Culture

'Rent Live': How Rent Challenges Artists as Much as It Does the Status Quo

It's messy and loud and full of creative people struggling to create. And honestly? They're creating some goofy ass art. 

Snacks? Check. Copious amounts of alcohol? Got ‘em. Cast sweatshirt from your high school production of what felt like the edgiest musical in the world? It’s here, it’s on, and it’s snug. That right: It’s Rent: Live night and an entire sub-genre of millennials are prepping to cry nostalgically for, like, three hours. Tonight marks the third of FOX’s live television musical productions — Grease hit the small screen in 2016 and A Christmas Story ran at the end of 2017 — and its latest production, Rent, may just break NBC’s live musical record of 18 million viewers.

That’s because while Rent is not as widely recognized as some other members of musical theater’s canon, it holds a particularly special place in the hearts of a generation of young artists who are, roughly, about the same age now as the characters in Jonathan Larson’s operetta. Rent, after all, debuted in 1996, and is for many of today’s 20-somethings not only the first album they had with swearing but also likely the first time they saw a love song performed between two queer characters, the first time they saw lead characters talk about their struggles with AIDS, and the first time they saw something subversive that was also sanctioned by parents and Tony voters alike.

My own experience of “discovering” Rent came as a musical theater-obsessed 10-year-old in Ohio, feverishly listening to the cassette tapes in my mom’s Subaru as I waited for my brother’s hockey practice to finish. It’s a story that’s been told in many a think piece; for Esquire, Tyler Coates makes a similar point in an essay last week about how Rent moved the culture forward.

Because for millennials, in particular, Rent was a generational awakening. We were kids who had watched the adults absolutely lose it during the Y2K panic; two years later, 9/11 again ripped through our bolstered sense of safety. It makes sense, then, that a show about estranged kids (because that’s ultimately what Rent really is) captured the moment.

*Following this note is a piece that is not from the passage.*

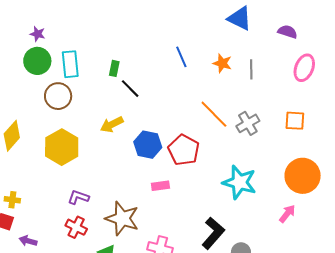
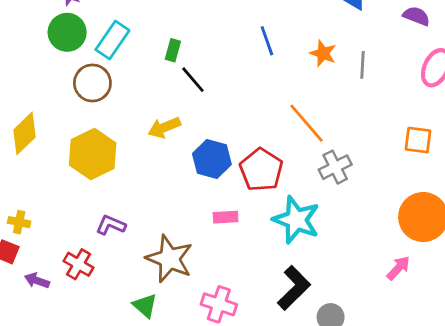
cyan rectangle: (70, 64) -> (112, 40), turned 36
gray cross: (248, 123) -> (335, 167), moved
cyan star: (239, 182) -> (296, 220), moved
red cross: (76, 227) -> (79, 264), moved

Rent's take on life and art is more nuanced than it gets credit for. 

Wikimedia / Ser Amantio di Nicolao

Rent, whose 1996 debut felt vintage in 2001, was unabashed about complaining, angrily, about the state of the world. We watched and listened, wide-eyed, as actors stomped and screamed across the stage. The world of Rent, of artists struggling in NYC’s East Village, was messy and loud and full of creative people struggling to create. And honestly? They created some goofy ass art.

It’s interesting to think how today’s kids, who have seemingly become experts at profiting off social media-driven creativity, will react to Maureen’s performance piece, “Over the Moon,” which culminates in her convincing the audience to moo alongside her. How will they see Roger, whose drug addiction sidelined his career as a “rock star”? Will Mark’s frustration at his inability to finish his filmmaking side projects resonate as much with a generation of kids who were, thanks to YouTube, self-fashioning as mini-documentarians starting at age 6?

The cultural parallels between 1996 and today are numerous. The impulse to angrily scream is still there. But Rent, whether intentional or not, challenges artists as much as it does the status quo. It shows that suffering and pain don’t inherently make a good song or dance or film. And as we watch tonight, quietly singing our favorite lines, we may begin to see the cracks in the art that we once saw as revolutionary.